■ Required work ■
How many lines of the records contain the string "part", where a match must have the same uppercase and lowercase letters? Reply with the number alone.
───── Dataset records
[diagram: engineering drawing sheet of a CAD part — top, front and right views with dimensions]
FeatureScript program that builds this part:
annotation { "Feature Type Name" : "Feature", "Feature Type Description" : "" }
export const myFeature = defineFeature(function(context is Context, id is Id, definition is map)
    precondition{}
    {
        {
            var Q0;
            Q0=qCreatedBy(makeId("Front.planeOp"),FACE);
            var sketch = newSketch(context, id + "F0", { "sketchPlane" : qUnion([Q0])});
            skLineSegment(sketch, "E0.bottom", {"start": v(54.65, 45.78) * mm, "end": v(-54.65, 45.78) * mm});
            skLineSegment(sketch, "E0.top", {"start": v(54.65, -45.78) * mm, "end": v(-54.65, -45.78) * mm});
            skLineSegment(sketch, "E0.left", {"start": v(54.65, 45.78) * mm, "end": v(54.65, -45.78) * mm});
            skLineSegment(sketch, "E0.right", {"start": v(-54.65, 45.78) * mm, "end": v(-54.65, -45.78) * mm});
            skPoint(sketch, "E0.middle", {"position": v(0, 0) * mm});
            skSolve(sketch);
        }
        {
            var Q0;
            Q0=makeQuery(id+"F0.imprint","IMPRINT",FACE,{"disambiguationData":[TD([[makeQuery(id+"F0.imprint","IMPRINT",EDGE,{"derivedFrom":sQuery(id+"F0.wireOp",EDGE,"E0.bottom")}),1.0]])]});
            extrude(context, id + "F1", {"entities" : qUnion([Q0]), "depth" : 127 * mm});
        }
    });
──────────
■ Written response ■
2